PMCCPMCCPMCC

Search tips
Search criteria 

Advanced

 
Logo of annaldermaAnnals of DermatologyThis ArticleInformation for AuthorsOnline Submission
 
Ann Dermatol. 2009 August; 21(3): 261–267.
Published online 2009 August 31. doi:  10.5021/ad.2009.21.3.261
PMCID: PMC2861224

Progressive Macular Hypomelanosis in Korean Patients: A Clinicopathologic Study

Abstract

Background

Progressive macular hypomelanosis is characterized by ill-defined, non-scaly, hypopigmented macules primarily on the trunk of the body. Although numerous cases of progressive macular hypomelanosis have been reported, there have been no clinicopathologic studies of progressive macular hypomelanosis in Korean patients.

Objective

In this study we examined the clinical characteristics, histologic findings, and treatment methods for progressive macular hypomelanosis in a Korean population.

Methods

Between 1996 and 2005, 20 patients presented to the Department of Dermatology at Busan Paik Hospital with acquired, non-scaly, confluent, hypopigmented macules on the trunk, and with no history of inflammation or infection. The medical records, clinical photographs, and pathologic findings for each patient were examined.

Results

The patients included 5 men and 15 women. The mean age of onset was 21.05±3.47 years. The back was the most common site of involvement. All KOH examinations were negative. A Wood's lamp examination showed hypopigmented lesions compared with the adjacent normal skin. A microscopic examination showed a reduction in the number of melanin granules in the lesions compared with the adjacent normal skin, although S-100 immunohistochemical staining did not reveal significant differences in the number of melanocytes. Among the 20 patients, 7 received topical drug therapy, 6 were treated with narrow-band ultraviolet B phototherapy, 4 received oral minocycline, and 3 did not receive any treatment.

Conclusion

Most of the patients with progressive macular hypomelanosis had asymptomatic ill-defined, non-scaly, and symmetric hypopigmented macules, especially on the back and abdomen. Histologically, the number of melanocytes did not differ significantly between the hypopigmented macules and the normal perilesional skin. No effective treatment is known for progressive macular hypomelanosis; however, narrow-band ultraviolet B phototherapy may be a useful treatment modality.

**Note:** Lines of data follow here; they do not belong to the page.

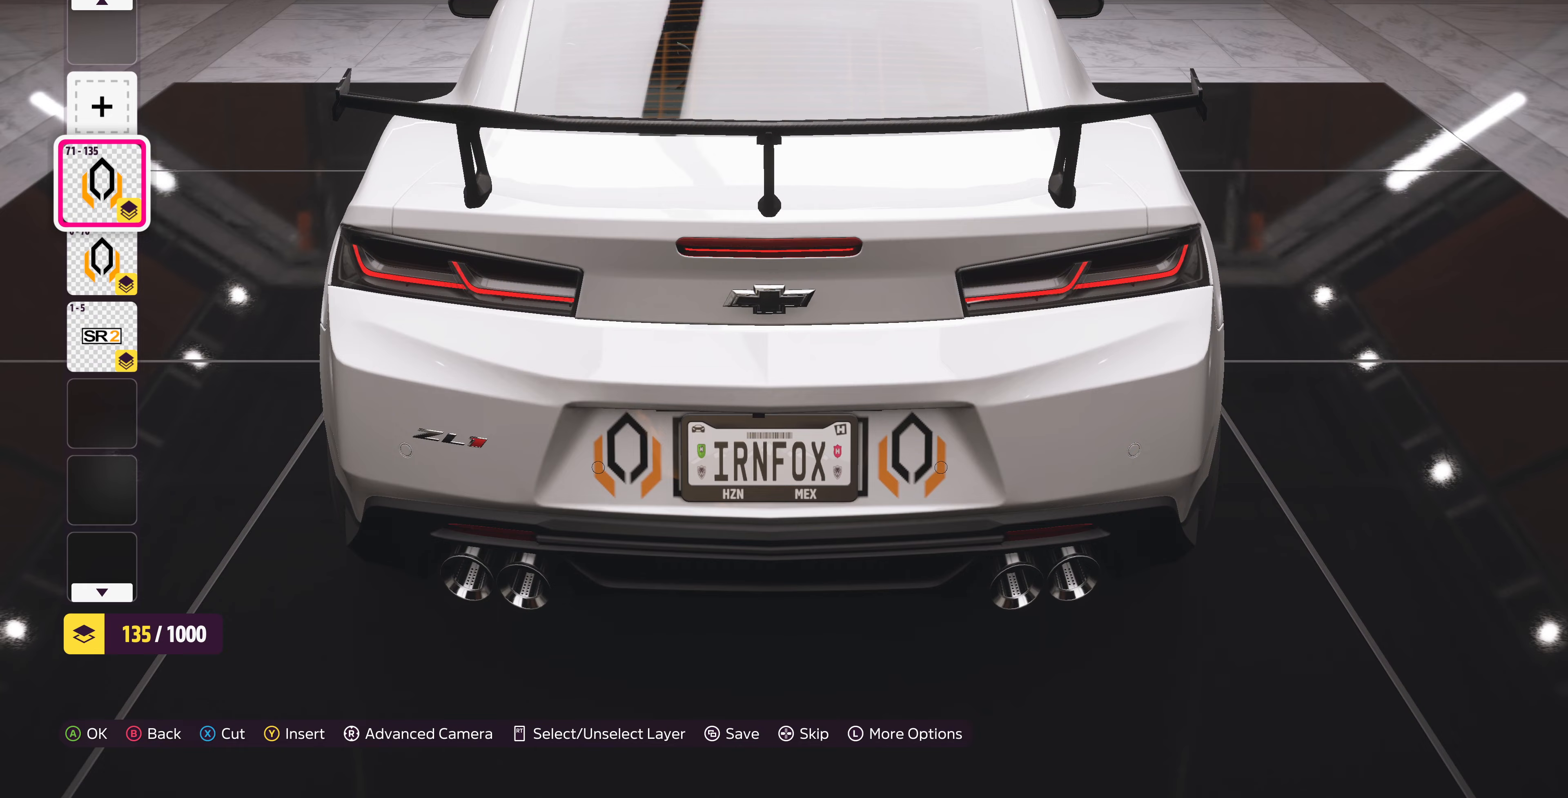
{"buttons": [], "left_stick": "center", "right_stick": "center", "events": []}
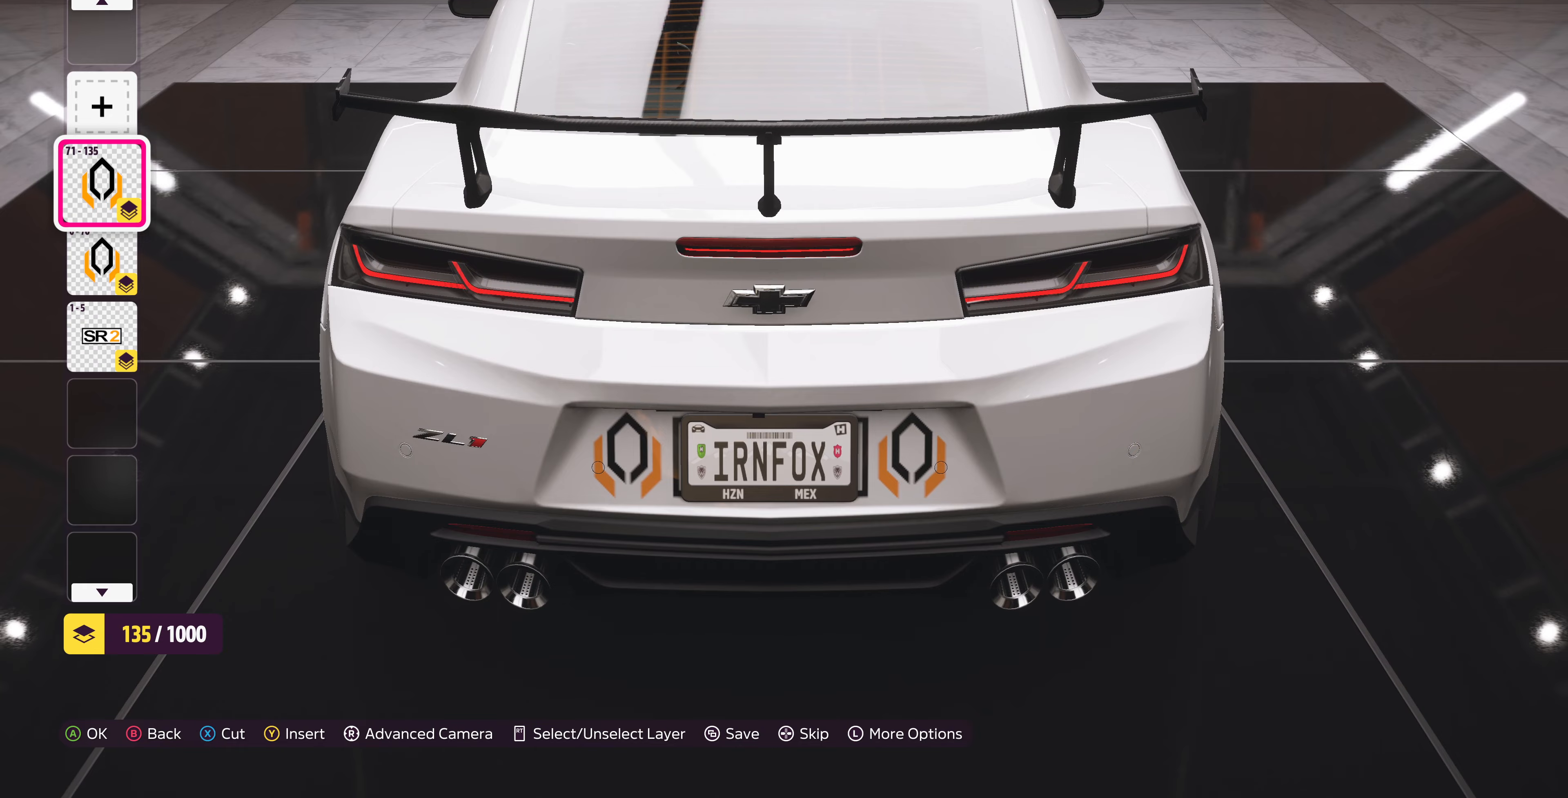
{"buttons": [], "left_stick": "center", "right_stick": "center", "events": [[33, "L1", "down"], [100, "L1", "up"], [167, "L1", "down"], [267, "L1", "up"], [333, "L1", "down"], [433, "L1", "up"]]}
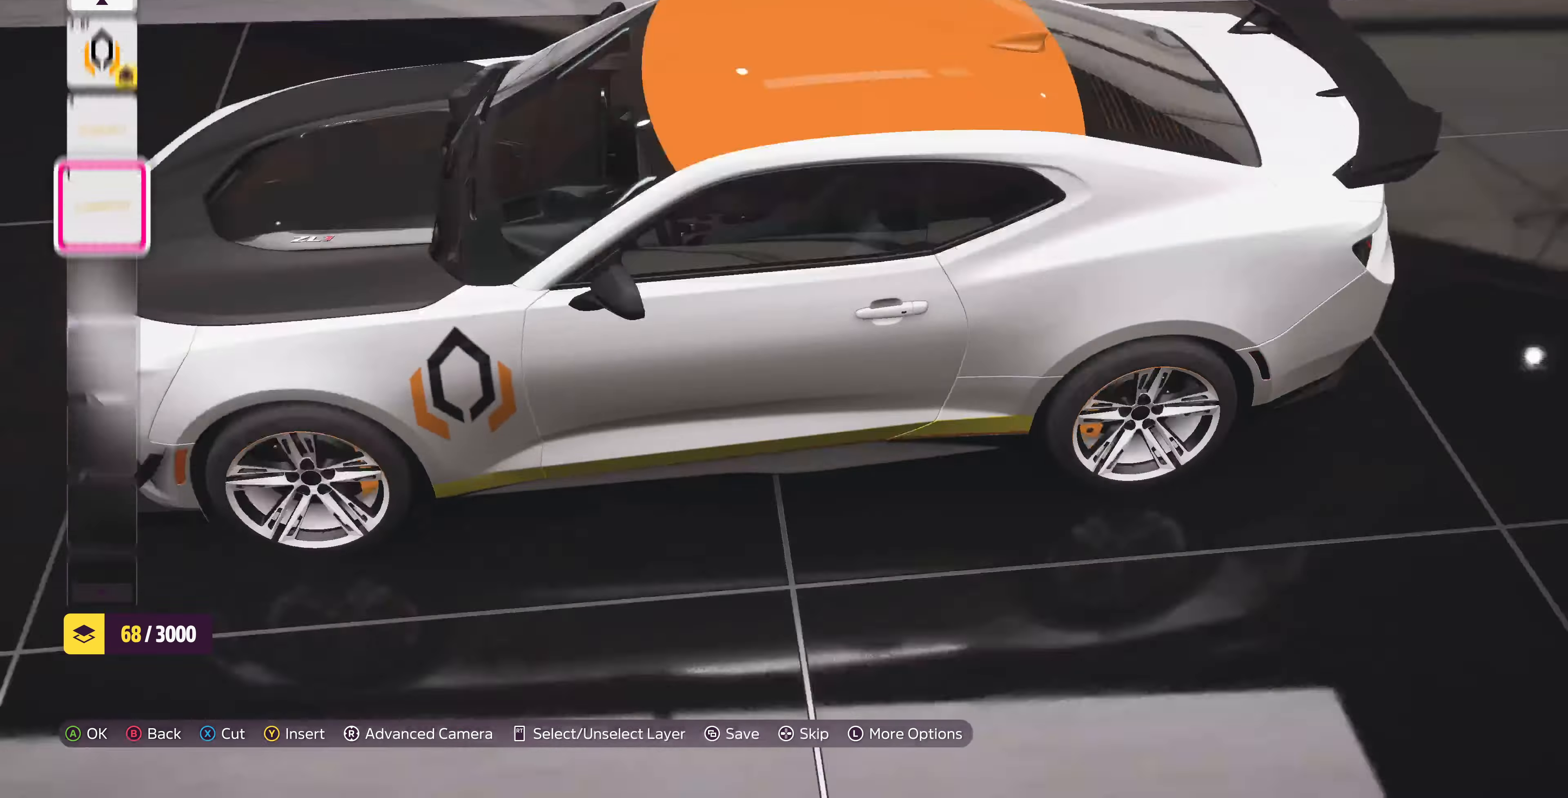
{"buttons": [], "left_stick": "center", "right_stick": "center", "events": []}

Keywords: Narrowband ultraviolet B phototherapy, Progressive macular hypomelanosis

INTRODUCTION

Progressive macular hypomelanosis (PMH) of the trunk was first described in 1988 by Guillet et al.1. Previous reports have referred to this condition as cutis trunci variata2, dyschromia creole3, or idiopathic multiple large macule hypomelanosis4. PMH is characterized by non-scaly, hypopigmented macules on the trunk and upper extremities, with no history of skin disease. The histologic findings include decreased numbers of epidermal melanin granules in hypopigmented lesions compared with normal skin1. Current treatments for PMH include topical and systemic antifungal agents, topical steroids, and psoralen with ultraviolet A light (PUVA). However, no consistently effective therapy is known. Cases of PMH in Koreans have been reported in the literature5,6, but no clinicopathologic studies of PMH in Korean patients have been published. The purpose of the current study was to document the clinical, pathologic, and histologic properties and treatment methods for 20 Korean patients who were diagnosed with PMH over a 10-year period.

MATERIALS AND METHODS

Patients

Patients with acquired, non-scaly, confluent, hypopigmented macules and with no history of skin disease who were treated in the Department of Dermatology at Busan Paik Hospital between June 1996 and May 2005 were enrolled in the study. Other infectious hypopigmented macular diseases (tinea versicolor and leprosy), inflammatory diseases (hypopigmented mycosis fungoides, pityriasis alba, psoriasis, pityriasis rosea, and pityriasis rubra pilaris), and other disorders of pigmentation (albinism, depigmented nevus, vitiligo, and idiopathic guttate hypomelanosis) were excluded by KOH mounts, Wood's lamp examinations, or skin biopsies.

Methods

We collected information on gender, age at the time of the hospital evaluation, duration of the disease, distribution of hypopigmented lesions, skin manifestations, subjective symptoms, family history, associated disorders, treatment methods, and treatment response by reviewing the medical records and clinical photographs for each patient. We also conducted telephone interviews to verify the clinical responses. The distribution of the lesions was recorded separately according to location.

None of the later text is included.